** INFORMATION PROVIDED follows **

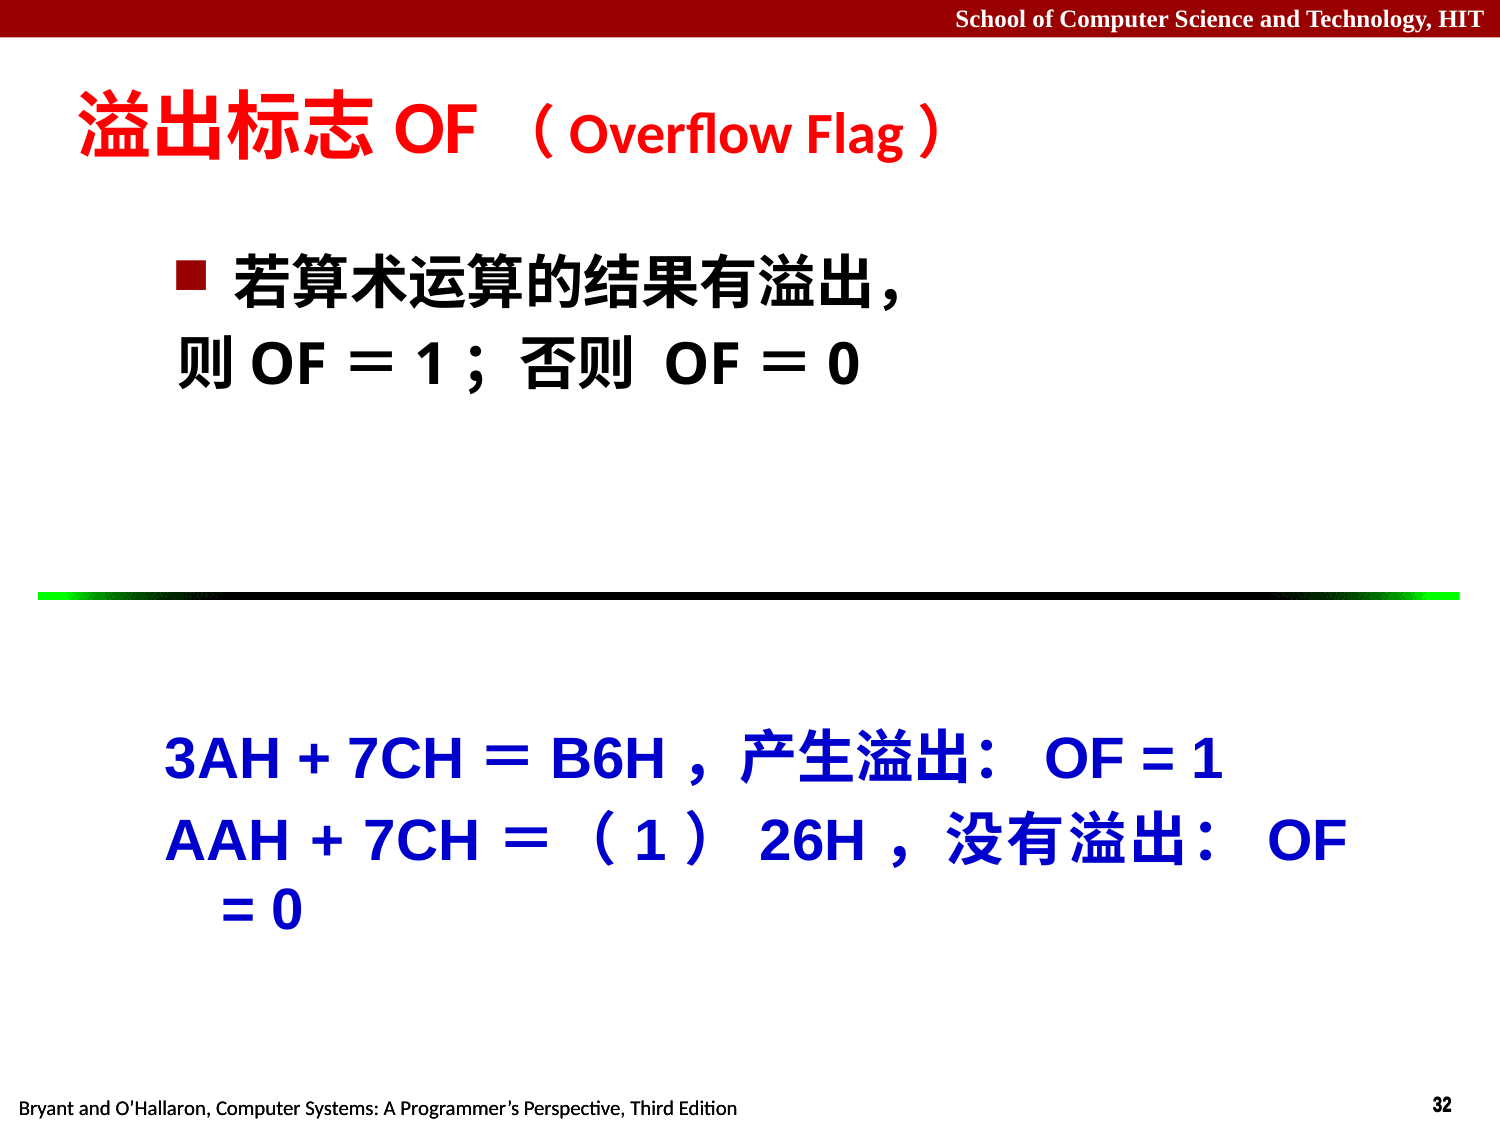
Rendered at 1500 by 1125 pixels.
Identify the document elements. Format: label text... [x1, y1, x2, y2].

picture [38, 592, 1462, 601]
list 若算术运算的结果有溢出， 则OF＝1；否则 OF＝0 [162, 237, 1376, 463]
title 溢出标志OF（Overflow Flag） [61, 61, 1500, 187]
text_box 3AH + 7CH＝B6H，产生溢出：OF = 1 AAH + 7CH＝（1）26H，没有溢出：OF = 0 [149, 712, 1363, 900]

** End of INFORMATION PROVIDED **

_GOAL OF THE EXERCISE:_ Copy out every entry above verbatim. Leave each picture out.

_RESULT OF THE TASK:_
Rendered at 1500 by 1125 pixels.
Identify the document elements. Format: label text... [x1, y1, x2, y2].

picture [38, 592, 1462, 601]
list 若算术运算的结果有溢出， 则OF＝1；否则 OF＝0 [162, 237, 1376, 463]
title 溢出标志OF（Overflow Flag） [61, 61, 1500, 187]
text_box 3AH + 7CH＝B6H，产生溢出：OF = 1 AAH + 7CH＝（1）26H，没有溢出：OF = 0 [149, 712, 1363, 900]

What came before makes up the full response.